■ **BRANO FORNITO**:
'''

La macchina del funky

«Se passa la sfiducia a Lotti cade il governo»

ettore rosato

“Se Renzi avesse voluto fare cadere il governo l`avrebbe fatto. Il rapporto di Matteo con Gentiloni è di vera fiducia reciproca. Ma per noi vengono prima gli interessi del Paese. Considero l`esperienza del governo Gentiloni positiva. Paolo e i suoi ministri stanno facendo con impegno ed efficienza quello che devono fare. Non ci sono rischi, salvo che non ci siano gesti di irresponsabilità da parte di chi è uscito dal Pd. E’ una cosa che non avverrà, ma evidentemente la mancata fiducia a un ministro è mancata fiducia al governo”. Il capogruppo dem alla Camera Ettore Rosato conferma che il ministro Luca Lotti, indagato nell’inchiesta Consip e oggetto di mozione di sfiducia parlamentare di M5s Lega Fdi e parte del centrodestra, resterà al Governo ed è pronto ad affrontare il voto parlamentare il cui esito fa dipendere dal voto degli ex Pd di Bersani, Speranza e D’Alema. “Il ministro Lotti si è presentato spontaneamente a spiegare ai magistrati e ha detto più volte pubblicamente di essere estraneo ai fatti”.

'''

■ **MATERIALE FORNITO**:
'''

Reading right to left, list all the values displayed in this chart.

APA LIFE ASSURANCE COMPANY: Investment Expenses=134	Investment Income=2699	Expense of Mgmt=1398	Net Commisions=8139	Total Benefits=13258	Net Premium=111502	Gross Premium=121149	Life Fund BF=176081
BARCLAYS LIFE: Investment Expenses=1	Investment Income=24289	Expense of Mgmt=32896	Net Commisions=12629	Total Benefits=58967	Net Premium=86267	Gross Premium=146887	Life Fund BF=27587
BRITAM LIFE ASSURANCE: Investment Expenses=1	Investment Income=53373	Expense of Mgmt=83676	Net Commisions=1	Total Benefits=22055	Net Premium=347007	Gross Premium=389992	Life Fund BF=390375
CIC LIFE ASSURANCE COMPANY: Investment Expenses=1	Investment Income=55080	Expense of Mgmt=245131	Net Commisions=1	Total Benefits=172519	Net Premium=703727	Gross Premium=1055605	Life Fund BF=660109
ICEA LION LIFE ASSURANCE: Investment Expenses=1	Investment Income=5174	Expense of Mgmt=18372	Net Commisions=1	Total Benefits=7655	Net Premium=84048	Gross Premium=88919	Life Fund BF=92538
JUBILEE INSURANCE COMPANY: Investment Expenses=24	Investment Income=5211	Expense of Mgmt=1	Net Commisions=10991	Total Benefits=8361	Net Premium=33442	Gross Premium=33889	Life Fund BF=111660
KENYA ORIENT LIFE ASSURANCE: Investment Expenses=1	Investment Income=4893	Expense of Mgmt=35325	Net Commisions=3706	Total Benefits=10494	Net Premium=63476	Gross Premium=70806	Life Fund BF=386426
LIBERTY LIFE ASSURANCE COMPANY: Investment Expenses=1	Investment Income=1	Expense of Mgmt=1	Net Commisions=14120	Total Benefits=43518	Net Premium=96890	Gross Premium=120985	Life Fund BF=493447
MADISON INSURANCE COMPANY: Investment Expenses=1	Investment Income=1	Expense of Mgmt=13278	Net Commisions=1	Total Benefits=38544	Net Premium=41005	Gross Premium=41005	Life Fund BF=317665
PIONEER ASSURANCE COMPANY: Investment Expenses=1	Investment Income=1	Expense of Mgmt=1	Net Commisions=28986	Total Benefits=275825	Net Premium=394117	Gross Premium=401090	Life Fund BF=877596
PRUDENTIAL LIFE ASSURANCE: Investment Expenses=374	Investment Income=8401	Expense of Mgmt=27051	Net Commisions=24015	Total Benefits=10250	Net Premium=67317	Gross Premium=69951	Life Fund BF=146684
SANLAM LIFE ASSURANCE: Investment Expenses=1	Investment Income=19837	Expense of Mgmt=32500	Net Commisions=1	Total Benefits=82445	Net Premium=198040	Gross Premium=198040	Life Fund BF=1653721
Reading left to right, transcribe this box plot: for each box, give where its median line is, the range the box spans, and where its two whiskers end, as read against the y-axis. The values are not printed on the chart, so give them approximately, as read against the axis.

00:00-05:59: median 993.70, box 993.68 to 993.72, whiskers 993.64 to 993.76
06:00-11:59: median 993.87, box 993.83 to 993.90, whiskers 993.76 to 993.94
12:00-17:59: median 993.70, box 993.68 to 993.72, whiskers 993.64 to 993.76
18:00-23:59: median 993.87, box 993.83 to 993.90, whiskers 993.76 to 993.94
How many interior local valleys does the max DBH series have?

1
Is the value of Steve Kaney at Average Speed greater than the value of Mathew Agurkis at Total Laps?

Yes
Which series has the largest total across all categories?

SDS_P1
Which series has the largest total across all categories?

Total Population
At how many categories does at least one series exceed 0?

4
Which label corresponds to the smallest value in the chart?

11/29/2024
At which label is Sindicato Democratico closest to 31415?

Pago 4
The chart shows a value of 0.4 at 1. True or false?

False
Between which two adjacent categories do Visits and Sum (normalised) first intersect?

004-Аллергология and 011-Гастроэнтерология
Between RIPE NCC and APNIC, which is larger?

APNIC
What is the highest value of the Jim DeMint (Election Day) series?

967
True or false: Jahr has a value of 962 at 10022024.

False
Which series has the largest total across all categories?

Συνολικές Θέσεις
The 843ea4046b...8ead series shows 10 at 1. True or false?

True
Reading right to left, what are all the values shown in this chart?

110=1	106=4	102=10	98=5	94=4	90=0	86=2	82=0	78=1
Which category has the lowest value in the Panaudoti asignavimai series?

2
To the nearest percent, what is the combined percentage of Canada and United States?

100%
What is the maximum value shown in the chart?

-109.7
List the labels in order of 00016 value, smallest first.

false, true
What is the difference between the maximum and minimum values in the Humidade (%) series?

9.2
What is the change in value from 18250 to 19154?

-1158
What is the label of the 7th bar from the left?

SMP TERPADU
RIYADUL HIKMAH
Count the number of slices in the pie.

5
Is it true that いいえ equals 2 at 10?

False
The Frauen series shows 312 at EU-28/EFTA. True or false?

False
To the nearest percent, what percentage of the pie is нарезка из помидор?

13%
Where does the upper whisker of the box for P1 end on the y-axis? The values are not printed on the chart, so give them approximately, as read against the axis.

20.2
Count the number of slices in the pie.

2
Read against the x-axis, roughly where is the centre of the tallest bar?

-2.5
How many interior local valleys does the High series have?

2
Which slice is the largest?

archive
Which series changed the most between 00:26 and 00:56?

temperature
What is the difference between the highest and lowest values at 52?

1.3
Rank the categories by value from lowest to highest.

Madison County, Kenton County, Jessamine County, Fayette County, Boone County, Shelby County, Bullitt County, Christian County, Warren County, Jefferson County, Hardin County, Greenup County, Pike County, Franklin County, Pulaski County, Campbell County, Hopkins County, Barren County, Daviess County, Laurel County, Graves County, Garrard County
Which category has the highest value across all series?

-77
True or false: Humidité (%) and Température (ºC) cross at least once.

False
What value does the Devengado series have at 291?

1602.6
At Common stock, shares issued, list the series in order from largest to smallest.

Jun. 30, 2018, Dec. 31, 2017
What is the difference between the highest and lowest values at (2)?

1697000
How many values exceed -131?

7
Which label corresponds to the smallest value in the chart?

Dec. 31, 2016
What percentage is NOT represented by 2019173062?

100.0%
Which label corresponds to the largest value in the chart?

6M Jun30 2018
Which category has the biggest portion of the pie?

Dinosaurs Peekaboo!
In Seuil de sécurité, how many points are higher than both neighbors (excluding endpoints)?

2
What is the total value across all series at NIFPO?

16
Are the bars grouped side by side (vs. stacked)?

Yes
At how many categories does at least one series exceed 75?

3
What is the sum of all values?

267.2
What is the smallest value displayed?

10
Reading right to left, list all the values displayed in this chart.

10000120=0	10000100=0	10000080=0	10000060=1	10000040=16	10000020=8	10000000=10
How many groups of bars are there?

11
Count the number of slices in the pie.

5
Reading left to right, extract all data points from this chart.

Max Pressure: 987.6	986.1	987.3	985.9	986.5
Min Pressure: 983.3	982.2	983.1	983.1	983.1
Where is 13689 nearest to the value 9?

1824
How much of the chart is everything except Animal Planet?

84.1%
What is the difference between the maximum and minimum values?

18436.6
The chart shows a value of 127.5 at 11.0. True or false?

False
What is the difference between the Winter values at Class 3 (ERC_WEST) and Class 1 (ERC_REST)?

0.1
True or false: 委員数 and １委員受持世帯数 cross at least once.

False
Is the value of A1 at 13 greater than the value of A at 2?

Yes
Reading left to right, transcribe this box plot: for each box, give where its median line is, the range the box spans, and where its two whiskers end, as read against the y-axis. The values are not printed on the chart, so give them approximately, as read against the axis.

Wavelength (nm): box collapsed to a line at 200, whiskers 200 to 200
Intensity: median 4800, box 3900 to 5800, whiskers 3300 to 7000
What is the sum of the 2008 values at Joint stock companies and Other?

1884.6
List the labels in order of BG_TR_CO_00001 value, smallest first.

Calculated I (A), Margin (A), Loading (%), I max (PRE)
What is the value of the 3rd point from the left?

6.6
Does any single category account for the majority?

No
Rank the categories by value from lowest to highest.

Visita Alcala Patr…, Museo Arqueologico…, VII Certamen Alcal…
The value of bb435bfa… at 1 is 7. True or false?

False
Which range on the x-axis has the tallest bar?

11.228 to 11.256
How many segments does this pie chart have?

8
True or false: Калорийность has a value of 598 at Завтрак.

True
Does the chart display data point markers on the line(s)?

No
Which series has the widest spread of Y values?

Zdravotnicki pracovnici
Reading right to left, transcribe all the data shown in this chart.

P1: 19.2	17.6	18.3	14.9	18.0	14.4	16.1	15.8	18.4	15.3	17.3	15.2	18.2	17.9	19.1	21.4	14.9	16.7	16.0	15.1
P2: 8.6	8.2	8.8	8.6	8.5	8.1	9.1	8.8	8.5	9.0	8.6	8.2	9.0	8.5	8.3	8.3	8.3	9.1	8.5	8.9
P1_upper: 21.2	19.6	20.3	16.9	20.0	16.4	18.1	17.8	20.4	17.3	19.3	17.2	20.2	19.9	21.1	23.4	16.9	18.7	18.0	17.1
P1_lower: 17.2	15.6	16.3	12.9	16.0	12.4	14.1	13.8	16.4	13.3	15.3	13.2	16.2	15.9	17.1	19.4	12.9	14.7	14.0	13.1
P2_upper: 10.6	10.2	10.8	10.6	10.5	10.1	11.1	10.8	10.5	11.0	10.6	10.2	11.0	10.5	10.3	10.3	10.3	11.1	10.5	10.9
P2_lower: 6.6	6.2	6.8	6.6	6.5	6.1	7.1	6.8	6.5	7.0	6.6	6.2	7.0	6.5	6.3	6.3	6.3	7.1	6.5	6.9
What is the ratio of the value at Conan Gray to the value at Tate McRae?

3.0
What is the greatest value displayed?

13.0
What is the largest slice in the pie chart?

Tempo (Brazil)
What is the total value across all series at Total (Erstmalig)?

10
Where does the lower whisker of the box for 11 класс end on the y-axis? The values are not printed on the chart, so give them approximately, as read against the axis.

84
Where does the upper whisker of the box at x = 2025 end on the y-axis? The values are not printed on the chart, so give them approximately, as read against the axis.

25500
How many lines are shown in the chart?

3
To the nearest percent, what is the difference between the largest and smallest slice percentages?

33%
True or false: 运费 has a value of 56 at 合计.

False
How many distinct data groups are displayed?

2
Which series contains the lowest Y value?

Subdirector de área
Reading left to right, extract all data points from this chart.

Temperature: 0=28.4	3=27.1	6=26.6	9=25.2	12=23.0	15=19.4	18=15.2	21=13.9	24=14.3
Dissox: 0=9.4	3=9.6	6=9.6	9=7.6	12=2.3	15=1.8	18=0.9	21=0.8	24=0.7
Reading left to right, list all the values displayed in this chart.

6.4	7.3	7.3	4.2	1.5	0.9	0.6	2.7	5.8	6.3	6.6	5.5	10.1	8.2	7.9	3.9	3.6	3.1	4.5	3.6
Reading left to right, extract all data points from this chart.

'''

■ **SERIE DI ESERCIZI**:
1) Le seguenti affermazioni concordano con il brano su Lotti e la sfiducia? Rispondi sì o no per ciascuna, citando le parole decisive del testo. (a) Rosato ritiene che i ministri del governo lavorino con impegno. (b) La mozione di sfiducia contro Lotti è stata presentata soltanto dal M5s. (c) Lotti si è rifiutato di dare spiegazioni ai magistrati.
2) In quale inchiesta è indagato il ministro Lotti, secondo il brano su Lotti e la sfiducia?
3) Prosegui il brano su Lotti e la sfiducia a partire dal punto in cui si interrompe.
Le righe non hanno alcun ruolo in questo lavoro.

■ **SOLUZIONI PROPOSTE**:
1)
(a) Sì: «Paolo e i suoi ministri stanno facendo con impegno ed efficienza quello che devono fare.»
(b) No: «oggetto di mozione di sfiducia parlamentare di M5s Lega Fdi e parte del centrodestra»
(c) No: «Il ministro Lotti si è presentato spontaneamente a spiegare ai magistrati»

2) Nell'inchiesta Consip.

3)
Dunque ora “se sarà richiesto – dice Rosato a Repubblica- verrà a spiegare in Parlamento quanto detto ai magistrati e agli organi di informazione” e sottoporsi al voto. Ne consegue che “sono gli scissionisti dem che possono fare cadere il governo”, perché “stando a sentire quello che dicono il pericolo è che lo facciano cadere”. Rosato non risparmia critiche anche agli avversari dem di Renzi rimasti nel Pd, a partire da Gianni Cuperlo, per gli attacchi a Lotti. “Mi sembra – dice il capogruppo Pd – che pesi molto il dibattito congressuale come non dovrebbe essere in un partito che è anche comunità. Il Pd ha questo straordinario problema della democrazia: siamo fragili in mezzo a partiti con un proprietario e senza discussione interna. In questa vulnerabilità dovrebbe essere tutelato di più da tutto il suo gruppo dirigente”. Il governo Gentiloni è a rischio? . Renzi e i renziani, invece no? In ogni caso, conclude Rosato convinto che l’inchiesta Consip che ha colpito Lotti e suo padre Tiziano non infici la vittoria di Matteo Renzi alle primarie, “il congresso del Pd è un congresso vero. E Renzi credo abbia intorno una squadra molto più affiatata di quella del 2013”.